Les résultats révèlent que les investisseurs privilégient également une gestion multi-stratégies pour les actifs réels. L'immobilier direct (53%), les actions d’infrastructure (53%) et les financements structurés (52%) figurent parmi les stratégies les plus recherchées par les fonds de pension. Pour les compagnies d’assurance, la moitié devrait renforcer ses investissements dans le financement immobilier (54%), les actions d’infrastructure (52%) et le financement structuré (51%).

L’enquête montre également que:

  • 43% des compagnies d’assurance et 40% des fonds de pension redoutent une «ingérence réglementaire», qui pose des difficultés aux activités d'investissement. Les deux groupes (37% des compagnies d'assurance et 30% des fonds de pension) ont évoqué l’absence d’harmonisation européenne sur le plan réglementaire comme source d'inquiétudes.
  • 49% des compagnies d'assurance et 45% des fonds de pension estiment que «l’instabilité financière» constitue le risque le plus probable et le plus inquiétant pour les actifs réels à un horizon de 12 mois.
  • Pour 30% des compagnies d'assurance et 26% des fonds de pension, les «difficultés à identifier des opportunités» constituent le principal frein aux investissements dans les actifs réels ou à l'augmentation des allocations existantes.

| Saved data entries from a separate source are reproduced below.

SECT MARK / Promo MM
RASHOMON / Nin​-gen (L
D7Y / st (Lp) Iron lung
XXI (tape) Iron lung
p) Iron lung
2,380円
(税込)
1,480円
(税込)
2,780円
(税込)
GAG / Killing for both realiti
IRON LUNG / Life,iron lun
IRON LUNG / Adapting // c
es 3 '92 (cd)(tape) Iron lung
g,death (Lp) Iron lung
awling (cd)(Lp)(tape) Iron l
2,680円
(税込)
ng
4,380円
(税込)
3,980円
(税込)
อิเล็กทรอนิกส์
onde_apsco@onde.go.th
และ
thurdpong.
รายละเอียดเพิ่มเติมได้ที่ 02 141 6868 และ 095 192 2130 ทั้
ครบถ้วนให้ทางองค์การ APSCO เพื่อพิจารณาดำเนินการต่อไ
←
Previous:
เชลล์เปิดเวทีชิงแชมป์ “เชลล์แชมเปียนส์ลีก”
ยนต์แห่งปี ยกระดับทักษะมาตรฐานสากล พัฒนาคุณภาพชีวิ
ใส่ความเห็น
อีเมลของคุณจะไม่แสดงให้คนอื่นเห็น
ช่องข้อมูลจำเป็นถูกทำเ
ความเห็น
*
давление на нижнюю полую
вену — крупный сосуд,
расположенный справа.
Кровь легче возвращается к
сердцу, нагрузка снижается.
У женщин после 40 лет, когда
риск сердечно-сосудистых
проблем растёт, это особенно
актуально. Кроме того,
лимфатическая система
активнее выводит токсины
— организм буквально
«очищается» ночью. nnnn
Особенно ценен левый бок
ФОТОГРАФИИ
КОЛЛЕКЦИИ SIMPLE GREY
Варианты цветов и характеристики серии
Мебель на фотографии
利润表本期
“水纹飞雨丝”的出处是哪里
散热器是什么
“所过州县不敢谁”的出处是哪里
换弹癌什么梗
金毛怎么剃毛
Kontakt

«Le vif appétit pour les actifs réels n’est pas surprenant compte tenu des incertitudes politiques et économiques mondiales», a commenté Mark Versey, Directeur des investissements d’Aviva Investors Real Assets. «En plus d’offrir aux investisseurs des flux de trésorerie adaptés à leurs besoins et une diversification supplémentaire, les rendements du secteur ont été solides et soutenus par la prime d'illiquidité qu'ils peuvent offrir. L’influence grandissante qu’exercent les enjeux ESG est par ailleurs incontestable. Néanmoins, l’absence d'informations facilement accessibles peut gêner l’identification des bénéfices ESG quantitatifs pour un projet donné1. Cela rend d'autant plus difficile l'intégration de ces critères, qui doivent par conséquent être appréhendés au cas par cas. La frontière entre infrastructures, immobilier et dette privée est de plus en plus fine. Les investisseurs recherchent des portefeuilles multi-actifs qui répondent à leurs besoins, qu’il s'agisse de valoriser leur capital, générer des revenus à long terme ou des flux de trésorerie prévisibles et indexés à l’inflation. L’arrivée de nouveaux investisseurs et la hausse des allocations existantes renforcent le risque d’engorgement et de pression sur les rendements dans les pans du marché les plus accessibles. Pour atteindre les résultats souhaités, les investisseurs devront donc tenir compte de ces éléments dans le cadre de la mise en oeuvre de leur stratégie d’investissement».

Méthodologie

L'enquête a recueilli les réponses d'environ 500 décideurs dans le secteur des fonds de pension et de l’assurance dans 11 pays d'Europe occidentale, d'Europe du Sud et des pays nordiques, qui représentent ensemble plus de 600 milliards d'euros d'actifs sous gestion. Plus de la moitié (54%) des répondants du secteur de l'assurance et 48% de ceux des fonds de pension occupent des postes de niveau DG/PDG/CIO.